- [EXPERIMENTE]:
Transcreva fielmente, do texto sobre Eusébio, todo o trecho que começa em "Agora pergunto: apesar" e segue até "perguntou o Marechal.".

- [TEXTO PARA ANÁLISE]:
----------------

Para além de Coluna, o Benfica tinha também Costa Pereira, originário de Moçambique. Após o citado treino e já nos balneários, foi esta a declaração do então guarda-redes do Benfica: “amigos, prestem atenção. Um de vocês fica desempregado porque o miúdo Eusébio vai ser titular. Eu sinto-me confortável porque ele não parece ter queda para a baliza”.
A profecia cumpriu-se. O sacrificado foi o avançado angolano Joaquim Santana.
Celebrar Eusébio
A vida do Pantera Negra foi de uma actuação nos limites. Quase tudo pela medida grande. Homem de grandes emoções, detestava viajar de avião, mas acabou por se habituar. Gostava do seu “digestivo”, mas acabou por restringi-lo ao máximo, por recomendação médica. Até as emoções lhe passaram a ser poupadas, a partir do início da debilitação da sua saúde.
Porém, a vida deste conterrâneo é para ser celebrada. Marcou mais de 700 golos em idêntico número de jogos. Chorou, riu, emocionou-se, aprendeu línguas, viajou pelo mundo, foi pai de duas encantadoras (hoje) senhoras, teve uma esposa sempre ao lado e pelo menos um neto varão.
Morreu aos 71 anos, quando todos esperávamos tê-lo por mais tempo. O choque foi muito grande. Para os portugueses, para os moçambicanos e para o planeta.
Agora pergunto: apesar de já não pertencer ao mundo dos vivos, nós, que há pouco menos de 40 anos recuperámos a nossa identidade, não temos a obrigação e o direito de “resgatar” um pouco do “nosso” Eusébio?
Diz-se que o Pantera Negra pouco fez para se identificar com esta pátria que o fez nascer. E nós? Será que fizemos tudo o que tínhamos de fazer para ele se sentir nosso?
O Marechal e o “King”
Foi um privilégio, como jornalista, cobrir a audiência que o Presidente Samora Machel concedeu a Eusébio, na sua primeira visita ao país, após a Independência.
– Eusébio, como te sentes ao regressar à tua terra libertada? – perguntou o Marechal.
– Feliz, muito feliz – reagiu a Pantera.
Seguiram-se momentos de recordações ímpares, com a língua ronga a “baralhar” um pouco os jornalistas portugueses presentes, num diálogo digno de registo.

----------------

- [OS DADOS]:
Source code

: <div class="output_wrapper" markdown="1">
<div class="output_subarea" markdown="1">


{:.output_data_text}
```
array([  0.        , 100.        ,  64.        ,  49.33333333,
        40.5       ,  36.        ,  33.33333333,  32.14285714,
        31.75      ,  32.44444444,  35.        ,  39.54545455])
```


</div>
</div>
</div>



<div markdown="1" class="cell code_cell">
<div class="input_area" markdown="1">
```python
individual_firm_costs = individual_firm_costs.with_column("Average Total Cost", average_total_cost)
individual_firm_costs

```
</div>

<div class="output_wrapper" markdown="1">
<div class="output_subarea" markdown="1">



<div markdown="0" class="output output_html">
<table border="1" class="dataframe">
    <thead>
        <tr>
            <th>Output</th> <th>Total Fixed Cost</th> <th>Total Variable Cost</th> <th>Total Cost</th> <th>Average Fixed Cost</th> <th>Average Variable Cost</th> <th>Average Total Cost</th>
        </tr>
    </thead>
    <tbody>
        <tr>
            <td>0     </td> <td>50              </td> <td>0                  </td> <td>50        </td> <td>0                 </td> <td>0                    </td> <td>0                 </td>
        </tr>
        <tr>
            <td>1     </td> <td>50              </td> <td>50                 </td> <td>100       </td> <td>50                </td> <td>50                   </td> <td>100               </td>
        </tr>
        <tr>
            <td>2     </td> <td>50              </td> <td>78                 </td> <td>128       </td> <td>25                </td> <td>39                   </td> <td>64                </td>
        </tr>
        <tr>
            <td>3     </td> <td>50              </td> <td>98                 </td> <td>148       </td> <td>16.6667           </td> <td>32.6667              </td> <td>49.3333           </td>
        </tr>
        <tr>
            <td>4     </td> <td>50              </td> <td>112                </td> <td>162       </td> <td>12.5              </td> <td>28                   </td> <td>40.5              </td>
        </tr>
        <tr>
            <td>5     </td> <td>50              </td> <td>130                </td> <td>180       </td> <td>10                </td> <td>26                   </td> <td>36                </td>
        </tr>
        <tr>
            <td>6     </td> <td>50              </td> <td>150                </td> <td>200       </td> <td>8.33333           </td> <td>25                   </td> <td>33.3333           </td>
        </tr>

----------------

- [RESULTADO]:
Agora pergunto: apesar de já não pertencer ao mundo dos vivos, nós, que há pouco menos de 40 anos recuperámos a nossa identidade, não temos a obrigação e o direito de “resgatar” um pouco do “nosso” Eusébio?
Diz-se que o Pantera Negra pouco fez para se identificar com esta pátria que o fez nascer. E nós? Será que fizemos tudo o que tínhamos de fazer para ele se sentir nosso?
O Marechal e o “King”
Foi um privilégio, como jornalista, cobrir a audiência que o Presidente Samora Machel concedeu a Eusébio, na sua primeira visita ao país, após a Independência.
– Eusébio, como te sentes ao regressar à tua terra libertada? – perguntou o Marechal.